The ways in which harassment works online, whether its death threats or other threats against you, sometimes they spider web out into other threatening friends and family or people in your networks. Another tactic is calling your employer and trying to get your employer to question you or fire you. Sometimes they’ll try to go through your chat or tweet history and dig up some kind of joke out of context.
There are many more risks than there is payoff for exposing these groups at this stage. As you work in this beat of disinformation and hate speech, and conspiracy, you realize you are dealing with a bunch of people who are very motivated to stay online, to engage those that are reporting on them in a way that is really dangerous and grotesque.

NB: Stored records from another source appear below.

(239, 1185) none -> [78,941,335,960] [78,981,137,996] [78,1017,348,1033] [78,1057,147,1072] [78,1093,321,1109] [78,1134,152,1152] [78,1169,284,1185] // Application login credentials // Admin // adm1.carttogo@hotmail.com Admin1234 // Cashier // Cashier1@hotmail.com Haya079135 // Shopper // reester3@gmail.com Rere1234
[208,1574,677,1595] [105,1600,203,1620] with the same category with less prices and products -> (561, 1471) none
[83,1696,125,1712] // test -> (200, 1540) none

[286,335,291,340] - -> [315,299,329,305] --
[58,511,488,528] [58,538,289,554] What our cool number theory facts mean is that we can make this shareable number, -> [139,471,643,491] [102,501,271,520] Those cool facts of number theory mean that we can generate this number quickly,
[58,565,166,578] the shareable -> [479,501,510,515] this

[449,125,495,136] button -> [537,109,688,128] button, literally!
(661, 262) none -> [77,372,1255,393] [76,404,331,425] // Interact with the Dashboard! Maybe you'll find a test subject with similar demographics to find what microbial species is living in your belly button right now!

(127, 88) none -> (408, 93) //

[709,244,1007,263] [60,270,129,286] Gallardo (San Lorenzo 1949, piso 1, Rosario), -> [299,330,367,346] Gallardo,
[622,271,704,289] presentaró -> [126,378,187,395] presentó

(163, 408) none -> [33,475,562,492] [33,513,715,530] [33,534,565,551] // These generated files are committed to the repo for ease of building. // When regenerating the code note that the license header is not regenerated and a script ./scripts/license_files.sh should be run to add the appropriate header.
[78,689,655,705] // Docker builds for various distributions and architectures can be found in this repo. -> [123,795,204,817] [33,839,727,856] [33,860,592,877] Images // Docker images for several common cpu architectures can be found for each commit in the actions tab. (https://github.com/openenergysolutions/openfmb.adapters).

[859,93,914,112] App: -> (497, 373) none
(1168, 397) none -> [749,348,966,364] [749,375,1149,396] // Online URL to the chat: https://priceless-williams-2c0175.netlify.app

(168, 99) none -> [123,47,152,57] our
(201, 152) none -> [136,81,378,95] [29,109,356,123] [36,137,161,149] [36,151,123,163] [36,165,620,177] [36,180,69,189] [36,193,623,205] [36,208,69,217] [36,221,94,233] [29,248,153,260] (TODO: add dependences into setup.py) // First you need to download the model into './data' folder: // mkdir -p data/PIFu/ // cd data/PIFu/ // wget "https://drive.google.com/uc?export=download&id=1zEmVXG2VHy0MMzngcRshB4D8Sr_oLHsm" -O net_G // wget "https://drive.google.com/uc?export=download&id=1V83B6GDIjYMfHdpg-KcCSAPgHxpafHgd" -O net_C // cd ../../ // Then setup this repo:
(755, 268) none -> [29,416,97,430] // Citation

QAnon is a far-right conspiracy theory—have you seen an analogous far-left conspiracy theory?
Let’s put it this way, there are some conspiracy theories that are not going to hurt anyone if they believe them. If you believe that the NASA space landing is a hoax, if you believe the earth is flat—these conspiracy theories are circulated every day, but they don’t have the potential for danger.
The things that make QAnon particularly dangerous at this stage are the medical misinformation that is causing people to change their health behavior, and the relationship that it’s had to some of these protests that are in public. People are going out because they don’t think there is a risk for coronavirus. This is different from other conspiracies that might be considered non-political.
Do you have any advice for journalists who are covering breaking news and trying to parse through the deluge of misinformation out there?
Journalists have to be extra careful about their sourcing materials and then being handed a honey pot, which is to say that sometimes the story feels too good to be true, or feels too scandalous not to cover.
It’s really important to restate the facts several times in your story, even though word counts are what they are. If you have to keep it short, you should use the model of “the truth sandwich” which is fact-fallacy-fact, so you state up front what is true and what the misinformation is, and then you have to state what is true again so that your reader comes away with greater understanding.
Editor’s Note: The dates of the Pizzagate attack and sentencing have been corrected.